I am a happy person. As a volunteer in the SNIP (spay/neuter) clinic at our local humane society, I am known as a steadying influence. I was an elementary teacher, sixth grade mostly, so I have no nerve endings left. I am an intrepid traveler. I’m in good (well reasonable) physical shape. My cancer was just Stage l. I shouldn’t be a Nervous Nelly about recurrence, but I am.
I don’t know if this blog is supposed to be talking people out of their fear of recurrence. I wouldn’t be the person to do that. I understand why people fear it coming back. How can anyone not think about it – a lot! Cancer is scary, it hurts and I don’t think I could do it again. There, I said it.
My story is like everyone’s, I guess. My diagnosis was 3 years ago, one month after I retired. I had a lumpectomy, radiation, chemotherapy and now am taking all the required hormones and being “good.” My life has changed, I have changed, my family has changed. Some of it is good, a lot isn’t and I would like my old self back, my confident, ordinary, same-as-everyone-else self back. I want my family and friends to look at me without assessing how I am “doing.”

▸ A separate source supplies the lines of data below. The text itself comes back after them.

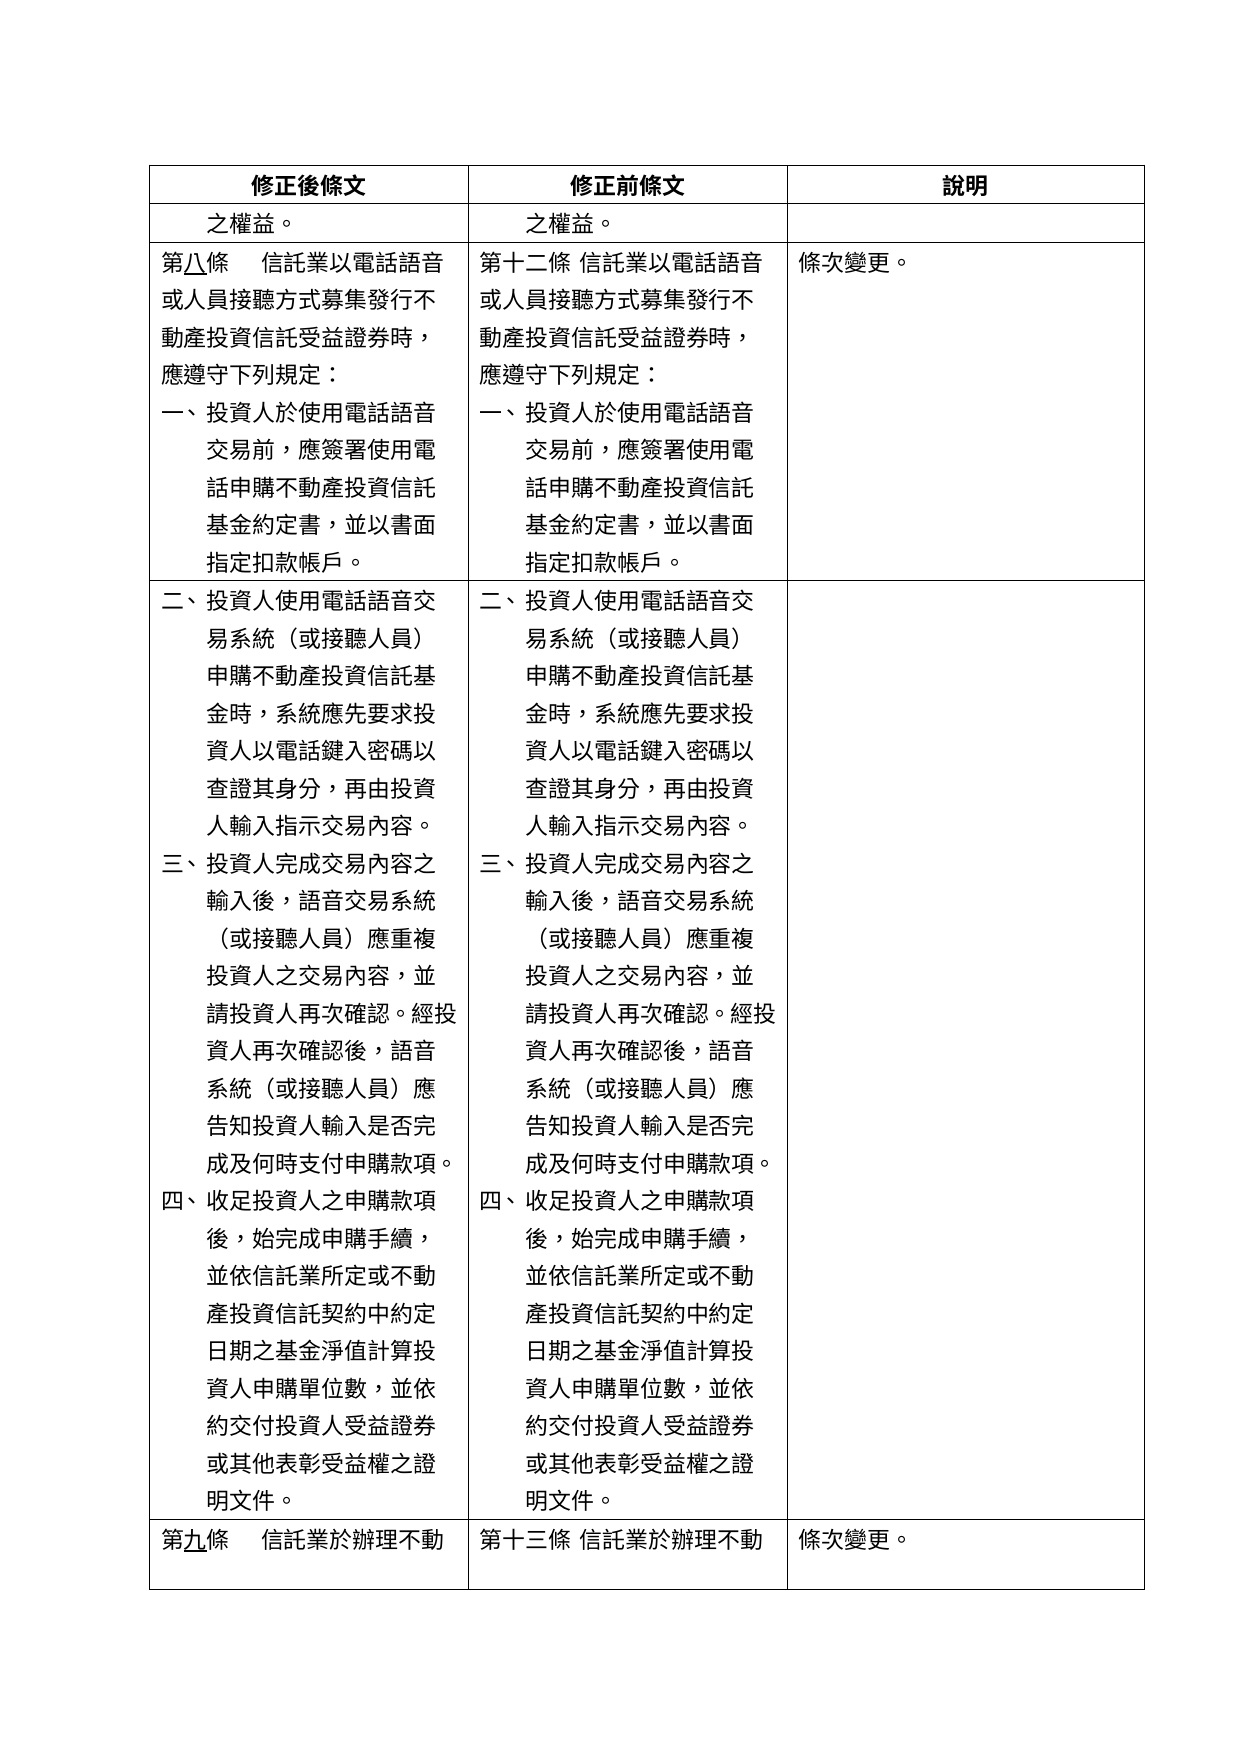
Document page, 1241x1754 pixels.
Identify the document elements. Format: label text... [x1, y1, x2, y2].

table_cell [788, 581, 1144, 1519]
table_header 修正後條文 [150, 166, 468, 203]
table_cell 二、 投資人使用電話語音交易系統（或接聽人員）申購不動產投資信託基金時，系統應先要求投資人以電話鍵入密碼以查證其身分，再由投資人輸入指示交易內容。 三、 投資人完成交易內容之輸入後，語音交易系統（或接聽人員）應重複投資人之交易內容，並請投資人再次確認。經投資人再次確認後，語音系統（或接聽人員）應告知投資人輸入是否完成及何時支付申購款項。 四、 收足投資人之申購款項後，始完成申購手續，並依信託業所定或不動產投資信託契約中約定日期之基金淨值計算投資人申購單位數，並依約交付投資人受益證券或其他表彰受益權之證明文件。 [150, 581, 468, 1519]
table_cell 第九條 信託業於辦理不動 [150, 1520, 468, 1588]
table_header 說明 [788, 166, 1144, 203]
table_cell [788, 204, 1144, 242]
table_cell 二、 投資人使用電話語音交易系統（或接聽人員）申購不動產投資信託基金時，系統應先要求投資人以電話鍵入密碼以查證其身分，再由投資人輸入指示交易內容。 三、 投資人完成交易內容之輸入後，語音交易系統（或接聽人員）應重複投資人之交易內容，並請投資人再次確認。經投資人再次確認後，語音系統（或接聽人員）應告知投資人輸入是否完成及何時支付申購款項。 四、 收足投資人之申購款項後，始完成申購手續，並依信託業所定或不動產投資信託契約中約定日期之基金淨值計算投資人申購單位數，並依約交付投資人受益證券或其他表彰受益權之證明文件。 [469, 581, 787, 1519]
table_cell 之權益。 [469, 204, 787, 242]
table_header 修正前條文 [469, 166, 787, 203]
table_cell 之權益。 [150, 204, 468, 242]
table_cell 條次變更。 [788, 1520, 1144, 1588]
table_cell 第八條 信託業以電話語音或人員接聽方式募集發行不動產投資信託受益證券時，應遵守下列規定： 一、 投資人於使用電話語音交易前，應簽署使用電話申購不動產投資信託基金約定書，並以書面指定扣款帳戶。 [150, 243, 468, 580]
table_cell 條次變更。 [788, 243, 1144, 580]
table_cell 第十二條 信託業以電話語音或人員接聽方式募集發行不動產投資信託受益證券時，應遵守下列規定： 一、 投資人於使用電話語音交易前，應簽署使用電話申購不動產投資信託基金約定書，並以書面指定扣款帳戶。 [469, 243, 787, 580]
table_cell 第十三條 信託業於辦理不動 [469, 1520, 787, 1588]
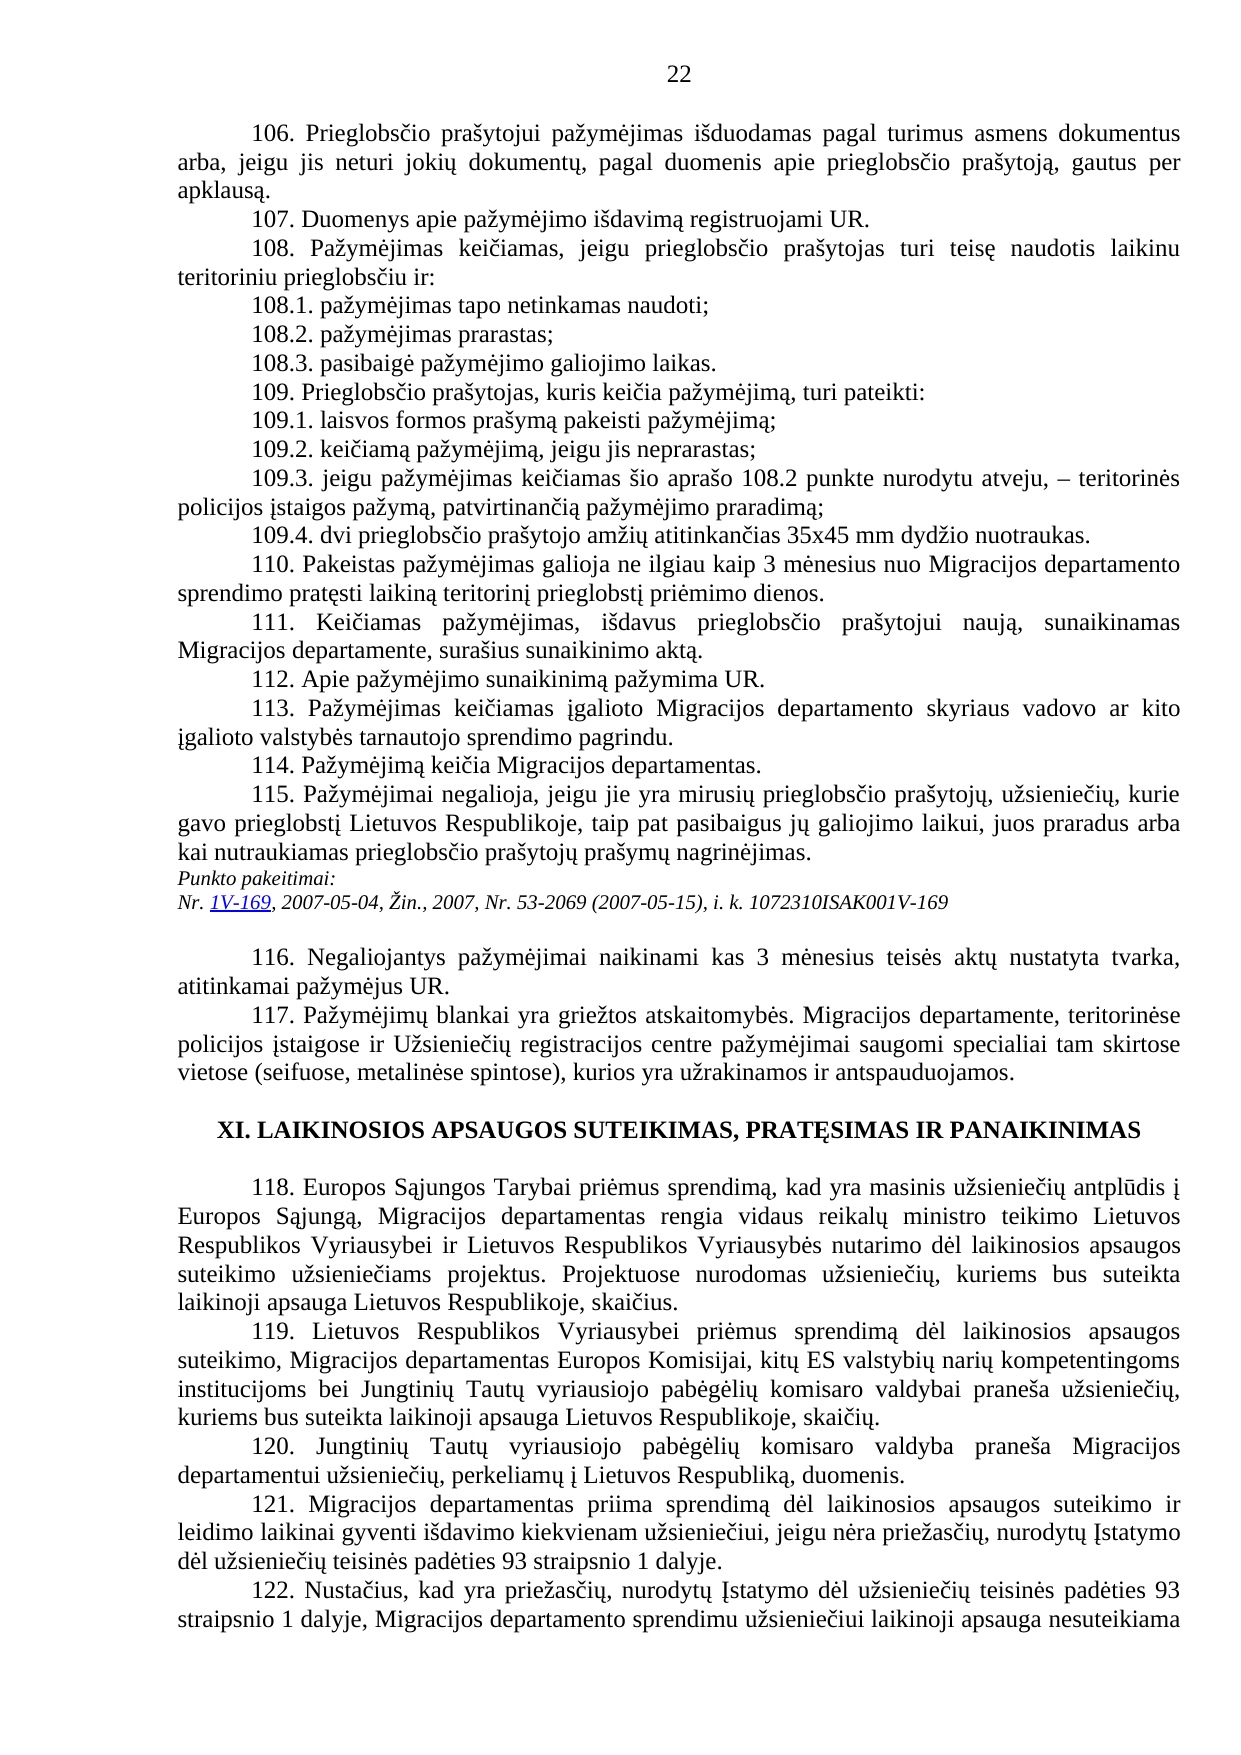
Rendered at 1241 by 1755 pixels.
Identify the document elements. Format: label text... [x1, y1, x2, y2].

text 113. Pažymėjimas keičiamas įgalioto Migracijos departamento skyriaus vadovo ar kito įgalioto valstybės tarnautojo sprendimo pagrindu. [177, 693, 1181, 751]
text 109.2. keičiamą pažymėjimą, jeigu jis neprarastas; [177, 434, 1181, 463]
text XI. LAIKINOSIOS APSAUGOS SUTEIKIMAS, PRATĘSIMAS IR PANAIKINIMAS [177, 1115, 1181, 1144]
text 117. Pažymėjimų blankai yra griežtos atskaitomybės. Migracijos departamente, teritorinėse policijos įstaigose ir Užsieniečių registracijos centre pažymėjimai saugomi specialiai tam skirtose vietose (seifuose, metalinėse spintose), kurios yra užrakinamos ir antspauduojamos. [177, 1000, 1181, 1086]
text Punkto pakeitimai: [177, 866, 1181, 890]
text 110. Pakeistas pažymėjimas galioja ne ilgiau kaip 3 mėnesius nuo Migracijos departamento sprendimo pratęsti laikiną teritorinį prieglobstį priėmimo dienos. [177, 549, 1181, 607]
text 114. Pažymėjimą keičia Migracijos departamentas. [177, 751, 1181, 779]
text 122. Nustačius, kad yra priežasčių, nurodytų Įstatymo dėl užsieniečių teisinės padėties 93 straipsnio 1 dalyje, Migracijos departamento sprendimu užsieniečiui laikinoji apsauga nesuteikiama [177, 1575, 1181, 1632]
text 108. Pažymėjimas keičiamas, jeigu prieglobsčio prašytojas turi teisę naudotis laikinu teritoriniu prieglobsčiu ir: [177, 233, 1181, 291]
text 120. Jungtinių Tautų vyriausiojo pabėgėlių komisaro valdyba praneša Migracijos departamentui užsieniečių, perkeliamų į Lietuvos Respubliką, duomenis. [177, 1431, 1181, 1489]
text Nr. 1V-169, 2007-05-04, Žin., 2007, Nr. 53-2069 (2007-05-15), i. k. 1072310ISAK001V-169 [177, 890, 1181, 914]
text 108.3. pasibaigė pažymėjimo galiojimo laikas. [177, 348, 1181, 377]
text 109.1. laisvos formos prašymą pakeisti pažymėjimą; [177, 406, 1181, 434]
text 112. Apie pažymėjimo sunaikinimą pažymima UR. [177, 664, 1181, 693]
text 115. Pažymėjimai negalioja, jeigu jie yra mirusių prieglobsčio prašytojų, užsieniečių, kurie gavo prieglobstį Lietuvos Respublikoje, taip pat pasibaigus jų galiojimo laikui, juos praradus arba kai nutraukiamas prieglobsčio prašytojų prašymų nagrinėjimas. [177, 779, 1181, 866]
text 111. Keičiamas pažymėjimas, išdavus prieglobsčio prašytojui naują, sunaikinamas Migracijos departamente, surašius sunaikinimo aktą. [177, 607, 1181, 664]
text 109. Prieglobsčio prašytojas, kuris keičia pažymėjimą, turi pateikti: [177, 377, 1181, 406]
text 109.4. dvi prieglobsčio prašytojo amžių atitinkančias 35x45 mm dydžio nuotraukas. [177, 521, 1181, 549]
text 106. Prieglobsčio prašytojui pažymėjimas išduodamas pagal turimus asmens dokumentus arba, jeigu jis neturi jokių dokumentų, pagal duomenis apie prieglobsčio prašytoją, gautus per apklausą. [177, 118, 1181, 204]
text 108.2. pažymėjimas prarastas; [177, 319, 1181, 348]
text 119. Lietuvos Respublikos Vyriausybei priėmus sprendimą dėl laikinosios apsaugos suteikimo, Migracijos departamentas Europos Komisijai, kitų ES valstybių narių kompetentingoms institucijoms bei Jungtinių Tautų vyriausiojo pabėgėlių komisaro valdybai praneša užsieniečių, kuriems bus suteikta laikinoji apsauga Lietuvos Respublikoje, skaičių. [177, 1316, 1181, 1431]
text 108.1. pažymėjimas tapo netinkamas naudoti; [177, 291, 1181, 319]
text 121. Migracijos departamentas priima sprendimą dėl laikinosios apsaugos suteikimo ir leidimo laikinai gyventi išdavimo kiekvienam užsieniečiui, jeigu nėra priežasčių, nurodytų Įstatymo dėl užsieniečių teisinės padėties 93 straipsnio 1 dalyje. [177, 1489, 1181, 1575]
text 109.3. jeigu pažymėjimas keičiamas šio aprašo 108.2 punkte nurodytu atveju, – teritorinės policijos įstaigos pažymą, patvirtinančią pažymėjimo praradimą; [177, 463, 1181, 521]
text 118. Europos Sąjungos Tarybai priėmus sprendimą, kad yra masinis užsieniečių antplūdis į Europos Sąjungą, Migracijos departamentas rengia vidaus reikalų ministro teikimo Lietuvos Respublikos Vyriausybei ir Lietuvos Respublikos Vyriausybės nutarimo dėl laikinosios apsaugos suteikimo užsieniečiams projektus. Projektuose nurodomas užsieniečių, kuriems bus suteikta laikinoji apsauga Lietuvos Respublikoje, skaičius. [177, 1172, 1181, 1316]
text 116. Negaliojantys pažymėjimai naikinami kas 3 mėnesius teisės aktų nustatyta tvarka, atitinkamai pažymėjus UR. [177, 942, 1181, 1000]
text 107. Duomenys apie pažymėjimo išdavimą registruojami UR. [177, 204, 1181, 233]
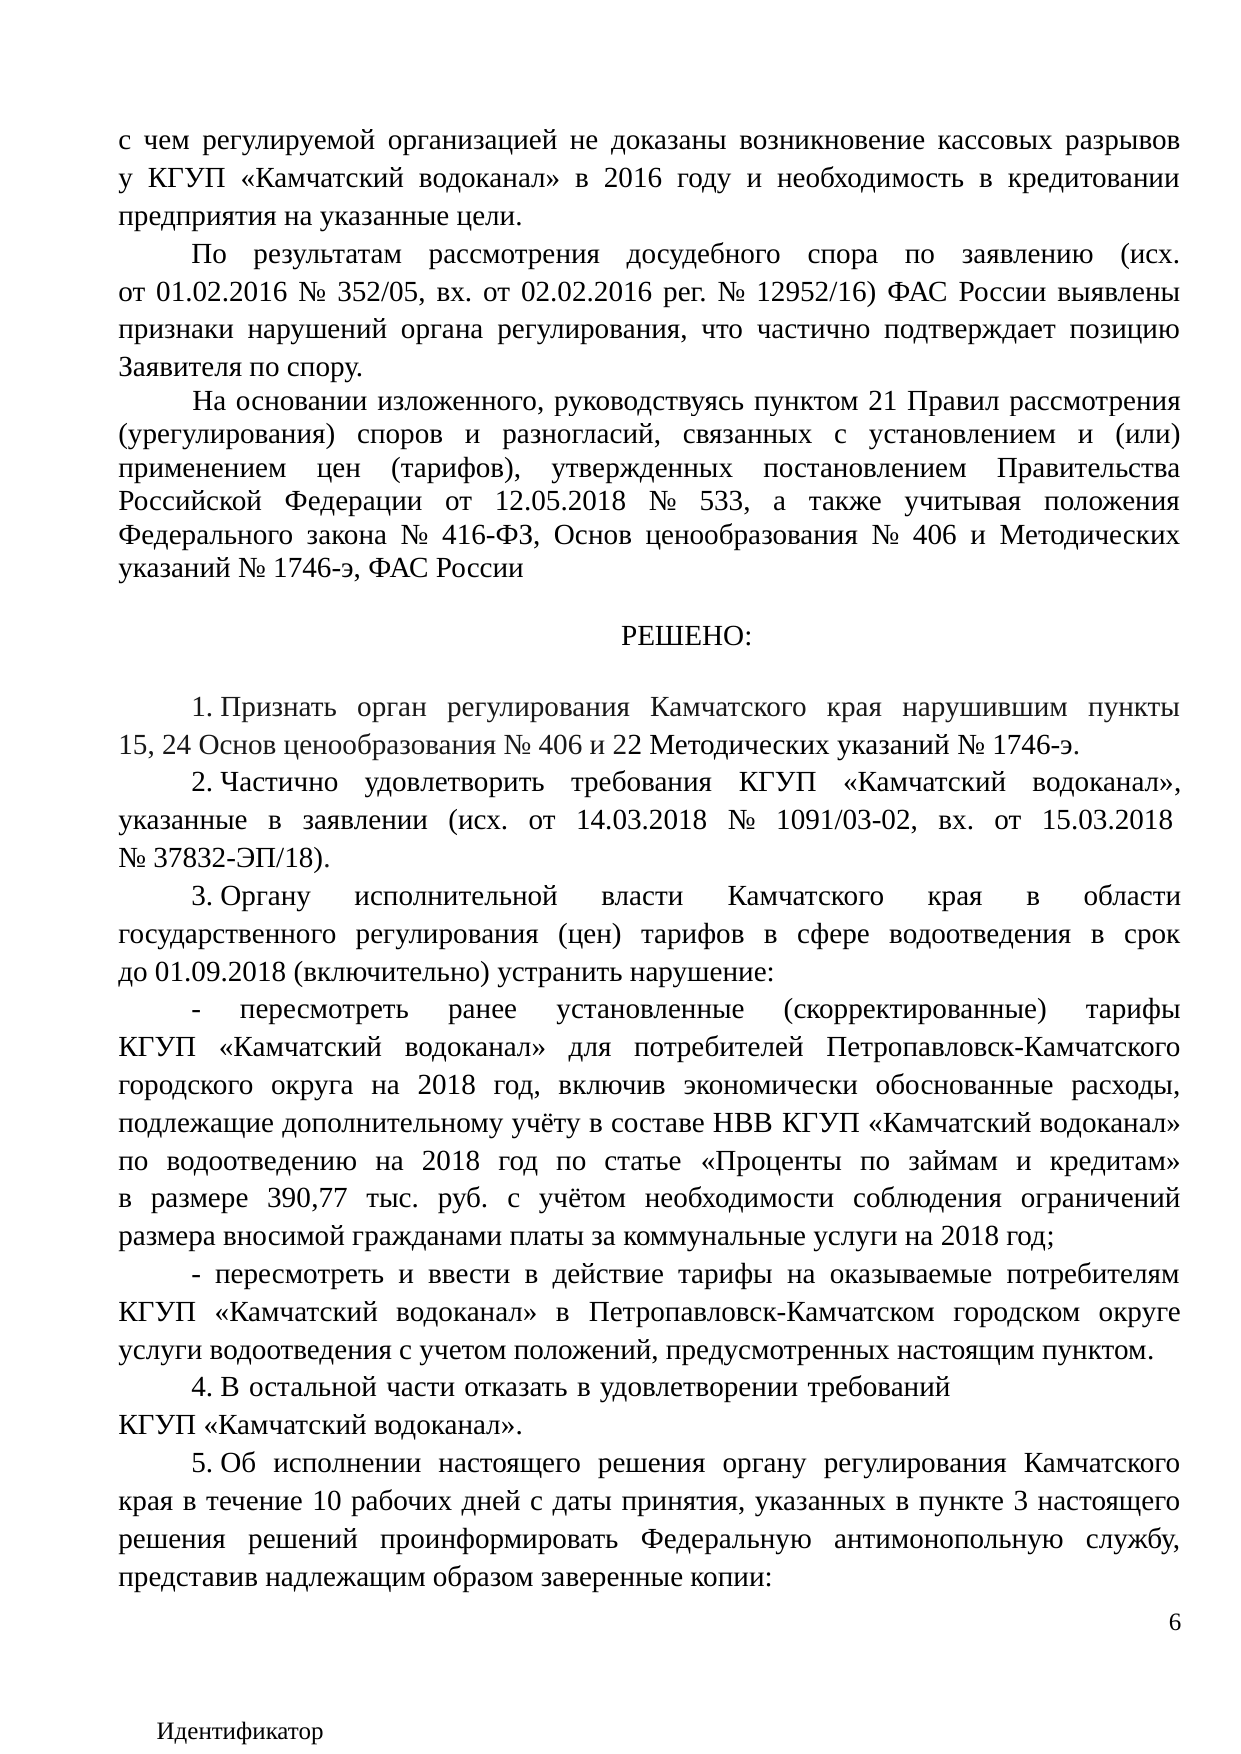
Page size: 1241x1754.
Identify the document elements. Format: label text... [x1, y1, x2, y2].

text По результатам рассмотрения досудебного спора по заявлению (исх. от 01.02.2016 № 352/05, вх. от 02.02.2016 рег. № 12952/16) ФАС России выявлены признаки нарушений органа регулирования, что частично подтверждает позицию Заявителя по спору. [118, 232, 1181, 383]
text - пересмотреть ранее установленные (скорректированные) тарифы КГУП «Камчатский водоканал» для потребителей Петропавловск-Камчатского городского округа на 2018 год, включив экономически обоснованные расходы, подлежащие дополнительному учёту в составе НВВ КГУП «Камчатский водоканал» по водоотведению на 2018 год по статье «Проценты по займам и кредитам» в размере 390,77 тыс. руб. с учётом необходимости соблюдения ограничений размера вносимой гражданами платы за коммунальные услуги на 2018 год; [118, 987, 1181, 1252]
text с чем регулируемой организацией не доказаны возникновение кассовых разрывов у КГУП «Камчатский водоканал» в 2016 году и необходимость в кредитовании предприятия на указанные цели. [118, 118, 1181, 232]
text 4. В остальной части отказать в удовлетворении требований КГУП «Камчатский водоканал». [118, 1365, 1181, 1441]
text 3. Органу исполнительной власти Камчатского края в области государственного регулирования (цен) тарифов в сфере водоотведения в срок до 01.09.2018 (включительно) устранить нарушение: [118, 874, 1181, 987]
text 1. Признать орган регулирования Камчатского края нарушившим пункты 15, 24 Основ ценообразования № 406 и 22 Методических указаний № 1746-э. [118, 685, 1181, 760]
text 5. Об исполнении настоящего решения органу регулирования Камчатского края в течение 10 рабочих дней с даты принятия, указанных в пункте 3 настоящего решения решений проинформировать Федеральную антимонопольную службу, представив надлежащим образом заверенные копии: [118, 1441, 1181, 1592]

Here is my story about fear of recurrence. As I was going through my experience, I listed all the things people should do to keep the cancer from coming back. After I completed chemotherapy and had a little energy back, I heard of a support group that met at the local health club. Since I am into doing everything that is recommended to prevent recurrence, I know that those who go to support groups have fewer recurrences. Good thing to do. So I went. I walked into this nice group of women looking for – I don’t know what for sure. Information, reassurance, support. I was pretty shaky emotionally and just scared by all that had happened to me. They were wonderful and welcoming. I even got a great basket of treats! Then they went around the table, each one telling her story. All of a sudden, I was hearing about second and even third cancers. A lot of them! What was this? I thought that the cancer wasn’t supposed to come back and here where so many women telling of how they were doing so well coping with their new cancers. It shook me to the core. The rosy picture the doctors left me with crashed into the reality of the disease for me. It was going to come back. I went to the car and cried. I didn’t go back to that group, I couldn’t. I didn’t have anything to give these women but my despair. I eventually joined another group and as I became familiar with them I was able to convince them that welcoming a new person with our personal horror stories wasn’t a good idea. It took a while, but that procedure has changed and I have toughened up.
I have used the group to talk about recurrence. There are those who do not even think about their disease coming back. How can this be? I asked them why they are so sure that it is over. They can’t seem to give me a clear reason. I am not letting them off the hook though. I want what they have and I lost…freedom from the fear.